JH: This is a great question. Okay, I think the best advice I got from a professor, someone in authority told me that this was okay to do, was basically this: you come to grad school and have all these classes and you think that you have to perform highly in all of them, but you came here with something specific to offer the rest of the academy, something very personal to you that you care about researching, and not all of your classes will add to that. So do not hold yourself to the highest standard in those classes, because you cannot! It sounds like heresy saying this at a university, but we cannot be pouring our heart and soul into things that we don’t really care about, because otherwise we will become too tired and defeated to actually do the things we do care about.

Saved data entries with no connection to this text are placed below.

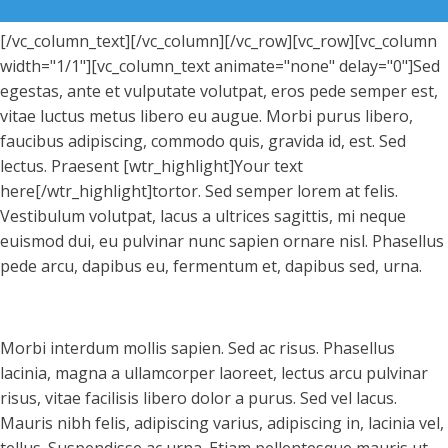
[/vc_column_text][/vc_column][/vc_row][vc_row][vc_column
width="1/1"][vc_column_text animate="none" delay="0"]Sed
egestas, ante et vulputate volutpat, eros pede semper est,
vitae luctus metus libero eu augue. Morbi purus libero,
faucibus adipiscing, commodo quis, gravida id, est. Sed
lectus. Praesent [wtr_highlight]Your text
here[/wtr_highlight]tortor. Sed semper lorem at felis.
Vestibulum volutpat, lacus a ultrices sagittis, mi neque
euismod dui, eu pulvinar nunc sapien ornare nisl. Phasellus
pede arcu, dapibus eu, fermentum et, dapibus sed, urna.
Morbi interdum mollis sapien. Sed ac risus. Phasellus
lacinia, magna a ullamcorper laoreet, lectus arcu pulvinar
risus, vitae facilisis libero dolor a purus. Sed vel lacus.
Mauris nibh felis, adipiscing varius, adipiscing in, lacinia vel,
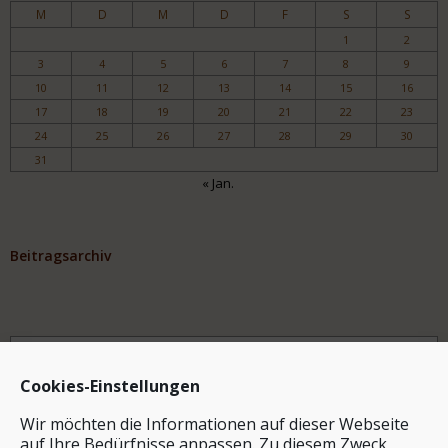
M
D
M
D
F
S
S
1
2
3
4
5
6
7
8
9
10
11
12
13
14
15
16
17
18
19
20
21
22
23
24
25
26
27
28
29
30
31
« Jan.
Beitragsarchiv
Archiv
Cookies-Einstellungen
Wir möchten die Informationen auf dieser Webseite
auf Ihre Bedürfnisse anpassen. Zu diesem Zweck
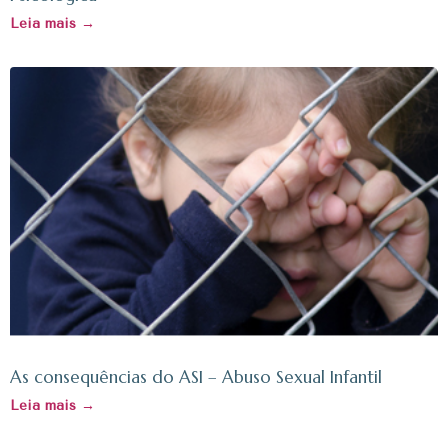
Leia mais →
As consequências do ASI – Abuso Sexual Infantil
Leia mais →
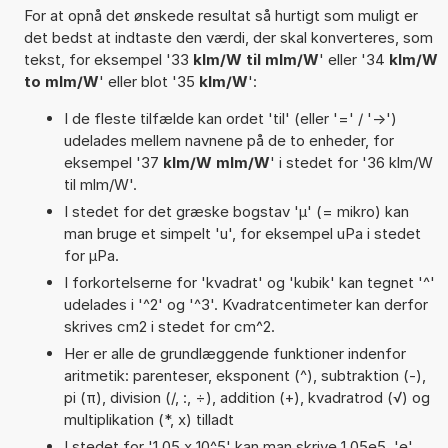
For at opnå det ønskede resultat så hurtigt som muligt er
det bedst at indtaste den værdi, der skal konverteres, som
tekst, for eksempel '33
klm/W til mlm/W
' eller '34
klm/W
to mlm/W
' eller blot '35
klm/W
':
I de fleste tilfælde kan ordet 'til' (eller '=' / '->')
udelades mellem navnene på de to enheder, for
eksempel '37
klm/W mlm/W
' i stedet for '36 klm/W
til mlm/W'.
I stedet for det græske bogstav 'µ' (= mikro) kan
man bruge et simpelt 'u', for eksempel uPa i stedet
for µPa.
I forkortelserne for 'kvadrat' og 'kubik' kan tegnet '^'
udelades i '^2' og '^3'. Kvadratcentimeter kan derfor
skrives cm2 i stedet for cm^2.
Her er alle de grundlæggende funktioner indenfor
aritmetik: parenteser, eksponent (^), subtraktion (-),
pi (π), division (/, :, ÷), addition (+), kvadratrod (√) og
multiplikation (*, x) tilladt
I stedet for '1,05 x 10^5' kan man skrive 1,05e5. 'e'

BT: This is probably an overly utilitarian statement, but I finally realized that all of grad school is just checking lots of boxes, even the things that we enjoy, even the things we came here to do, like the dissertation. We can’t be over-inflating the importance of certain things. We have to recognize that putting an extra week of work into something doesn’t necessarily make it better than not doing that. Just do it, get it done.
JH: Oh absolutely. When people say, Oh, you’ll get it done, I used to get offended by that, like they didn’t understand how hard it was, and what if I didn’t get it done? There are circumstances where it is justifiable not to get things done, but other times, if you just tell yourself that this thing is really not a big deal, it’s just something to get through, it becomes easier to push through it and be done.
BT: What has the creation of boundaries allowed to flourish in your life? By fencing parts off, what has been able to grow in the creation of new space?
JH: I have some spaces in the house where I’m not supposed to be doing school things, I find myself being much more intentional, consciously intentional, without having this liminal space in my head that’s constantly circling back to school. So having two separate spaces for specific things. I’ve even created this reading nook in my house where I do my reading. So that when I’m sitting on the couch in the living room, that’s where I converse when people come over, watch TV, listen to the record player. I don’t want to swap. I don’t want my work life to be everywhere.
BT: Okay, final question. How do you see these practices as an investment in your future? This could be your future in academia, your future as a human being, or anything between or beyond.
JH: Such a good question – I’m really passionate about these conversations. I think that there’s a shift taking place in academia. Because when I’m engaging with the faculty who have been around for 30+ years, they describe the same things that I’m going through right now, as “this is just natural,” and it is, but I’m trying to resist that in every way, shape, and form. And if putting boundaries on my life is capable of sustaining me thus far, why can’t it sustain me into the future?